27/09/2019

Comunicado do povo Munduruku: “Somos contra o garimpo e mineração em terra indígena”

Durante audiência pública para legalizar garimpos, na manhã desta sexta (27), em Itaituba (PA), povo Munduruku protesta

Mulheres Munduruku presentes na luta contra a legalização da mineração e garimpos em terras indígenas. Crédito da foto: Arquivo Munduruku

O movimento Munduruku Ipereg Ayu realiza na manhã desta sexta-feira (27) um protesto em Itaituba (PA) contra a mineração em terras indígenas durante a audiência pública “Mineração: Economia, Meio Ambiente e Sociedade”, convocado pela Subcomissão Permanente de Mineração, da Comissão de Minas e Energia da Câmara dos Deputados. 

Durante entrevista coletiva, na quarta (25), o prefeito de Itaituba Valmir Clímaco, ao lado de garimpeiros e demais políticos da cidade, declarou que a intenção dos parlamentares com a audiência é legalizar a atividade garimpeira no Tapajós. Organizações, associações e o movimento Ipereg Ayu são contra. 

Antes da abertura do evento, marcado para às 9 horas, cerca de 100 Munduruku protestaram e leram aos parlamentares, políticos da região e demais presentes um comunicado dos Munduruku contra a legalização da mineração e exigindo consulta prévia ao povo. 

Leia na íntegra:  

 

Liderança Munduruku lê o comunicado abaixo para políticos e autoridades públicas presentes na audiência pública. Crédito da foto: Arquivo Munduruku

COMUNICADO DO POVO MUNDURUKU

Mundurukânia, 27 de setembro de 2019

O desgoverno do Brasil não fala pelo povo Munduruku.

Bolsonaro, em sua fala na ONU, disse que nós indígenas somos “homens da caverna”. Ele nos define pelo que ele é. Bolsonaro não nos representa e as suas palavras são vazias. Nossas crianças tem mais sabedoria que ele.

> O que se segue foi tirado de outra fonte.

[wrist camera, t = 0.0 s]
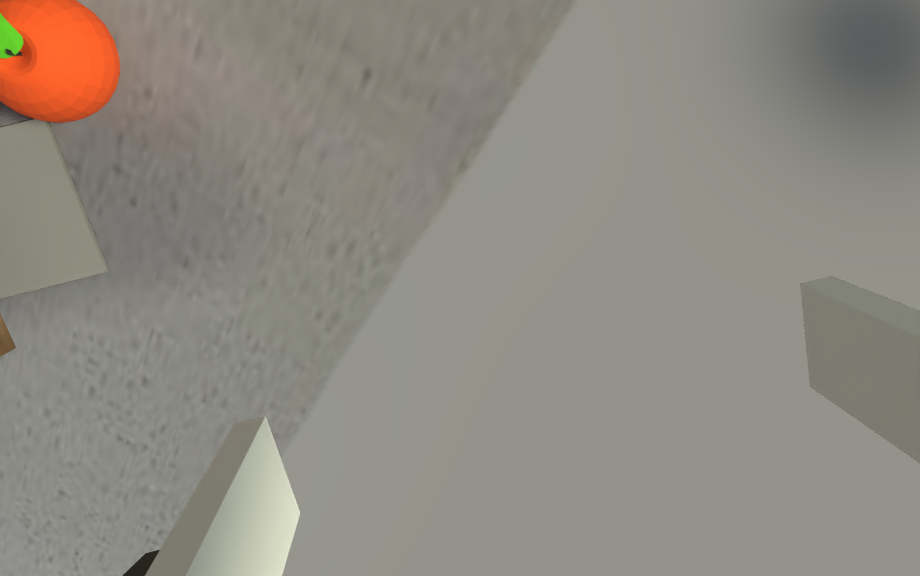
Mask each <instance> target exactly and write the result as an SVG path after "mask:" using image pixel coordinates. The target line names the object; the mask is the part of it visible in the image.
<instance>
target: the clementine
mask: <svg viewBox="0 0 920 576" xmlns="http://www.w3.org/2000/svg"><path fill="white" fill-rule="evenodd" d="M119 75H120V62H119V56H118V52H117V49H116V45H115V42H114V40H113V38H112V36H111V34H110V33H109V31H108V29H107V27H106V26H105V25H104V23H103V22H102V21H101V20H100V19H99V18H98V17H97V16H96V15H95V14H94V13H93V12H92V11H91V10H89V9H88V8H86V7H85V6H83V5H82V4H80V3H79V2H77V1H76V0H0V101H1V102H2V103H3V104H5V105H7V106H8V107H10V108H11V109H13V110H14V111H16V112H18V113H19V114H22V115H25V116H28V117H31V118H33V119H37V120H41V121H48V122H58V123H63V122H69V121H75V120H80V119H83V118H85V117H87V116H90V115H92V114H94V113H96V112H98V111H99V110H100V109H101V108H102V107H103V106H104V105H105V104H106V103H108V102H109V100H110V98H111V96H112V95H113V93H114V91H115V89H116V87H117V83H118V79H119Z"/></svg>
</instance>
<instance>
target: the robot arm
mask: <svg viewBox="0 0 920 576" xmlns="http://www.w3.org/2000/svg"><path fill="white" fill-rule="evenodd" d="M800 286H801V296H802V307H803V317H804V329H805V340H806V350H807V361H808V372H809V382H810V387H811V388H812V389H814V390H815V391H817V392H818V393H820V394H821V395H823V396H824V397H825V398H827V399H828V400H830V401H831V402H832V403H834V404H835V405H837V406H838V407H840V408H841V409H843V410H844V411H845V412H847V413H848V414H850V415H851V416H853V417H854V418H856V419H857V420H858V421H860V422H861V423H863V424H864V425H865V426H867V427H868V428H870V429H871V430H873V431H874V432H875V433H877V434H878V435H880V436H881V437H883V438H884V439H886V440H887V441H888V442H890V443H891V444H893V445H894V446H896V447H897V448H898V449H900V450H901V451H903V452H904V453H906V454H907V455H909V456H910V457H911V458H913V459H914V460H916V461H917V462H919V463H920V310H917V309H915V308H912V307H910V306H907V305H905V304H902V303H900V302H897V301H894V300H892V299H889V298H887V297H884V296H882V295H879V294H877V293H874V292H871V291H869V290H866V289H864V288H861V287H859V286H856V285H854V284H851V283H849V282H846V281H843V280H841V279H838V278H836V277H833V276H829V277H825V278H821V279H817V280H813V281H809V282H805V283H801V284H800ZM299 515H300V511H299V508H298V506H297V503H296V500H295V497H294V494H293V492H292V489H291V486H290V483H289V480H288V478H287V475H286V472H285V469H284V466H283V464H282V461H281V458H280V455H279V452H278V450H277V447H276V444H275V441H274V438H273V436H272V433H271V430H270V427H269V425H268V422H267V419H266V416H264V417H260V418H256V419H252V420H248V421H244V422H240V423H236V424H234V425H233V427H232V429H231V430H230V432H229V434H228V435H227V437H226V439H225V441H224V442H223V444H222V446H221V447H220V449H219V451H218V452H217V454H216V456H215V457H214V459H213V461H212V463H211V464H210V466H209V468H208V469H207V471H206V473H205V474H204V476H203V478H202V480H201V481H200V483H199V485H198V486H197V488H196V490H195V491H194V493H193V495H192V497H191V498H190V500H189V502H188V503H187V505H186V507H185V508H184V510H183V512H182V514H181V515H180V517H179V519H178V520H177V522H176V524H175V525H174V527H173V529H172V531H171V532H170V534H169V536H168V537H167V539H166V541H165V542H164V544H163V546H162V547H161V549H160V550H157V551H153V552H149V553H146V554H145V555H144V556H142V557H141V558H140V559H139V560H138V561H137V562H136V563H135V564H134V565H133V566H132V567H131V568H130V569H129V570H128V571H127V572H126V573H125V574H124V575H123V576H282V574H283V570H284V567H285V563H286V560H287V556H288V553H289V549H290V546H291V543H292V539H293V536H294V533H295V529H296V526H297V522H298V519H299Z"/></svg>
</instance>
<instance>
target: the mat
mask: <svg viewBox="0 0 920 576" xmlns="http://www.w3.org/2000/svg"><path fill="white" fill-rule="evenodd" d="M108 271H109V270H108V267H107V265H106V262H105V260H104V257H103V255H102V252H101V250H100V248H99V245H98V243H97V240H96V238H95V235H94V233H93V230H92V228H91V225H90V223H89V220H88V218H87V215H86V213H85V211H84V208H83V206H82V203H81V201H80V198H79V196H78V193H77V191H76V188H75V186H74V183H73V181H72V178H71V176H70V174H69V171H68V169H67V166H66V164H65V161H64V159H63V156H62V154H61V151H60V149H59V146H58V144H57V142H56V139H55V137H54V134H53V132H52V129H51V127H50V124H49V122H48V121H41V120H37V119H32V120H28V121H24V122H20V123H16V124H12V125H8V126H4V127H0V299H1V298H5V297H9V296H13V295H17V294H21V293H25V292H29V291H33V290H37V289H41V288H45V287H49V286H53V285H57V284H61V283H66V282H70V281H74V280H78V279H82V278H86V277H90V276H94V275H98V274H102V273H106V272H108Z"/></svg>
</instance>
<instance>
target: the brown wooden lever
mask: <svg viewBox="0 0 920 576" xmlns="http://www.w3.org/2000/svg"><path fill="white" fill-rule="evenodd" d="M14 348H16V347H15V345H14V342H13V340H12V338H11V336H10V334H9V332H8V329H7V327H6V325H5V323H4V321H3V319H2V316H1V314H0V357H1V356H2V355H4V354H6V353H8V352H9V351H11V350H13V349H14Z"/></svg>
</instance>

Reunimos caciques, cacicas, guerreiras, guerreiros, pajés, cantores e professores do nosso povo Munduruku do médio e alto Tapajós e baixo Teles-Pires. Conversamos sobre todos os ataques e ameaças aos povos indígenas no Brasil e nossos territórios e direitos.

Trazemos a nossa palavra.

Sabemos que os “daydu” – nome que damos a políticos traidores – estão fazendo leis para acabar com a demarcação de terras indígenas. Querem liberar nossas terras para exploração de minérios, construção de hidrelétricas, ferrogrão, hidrovia.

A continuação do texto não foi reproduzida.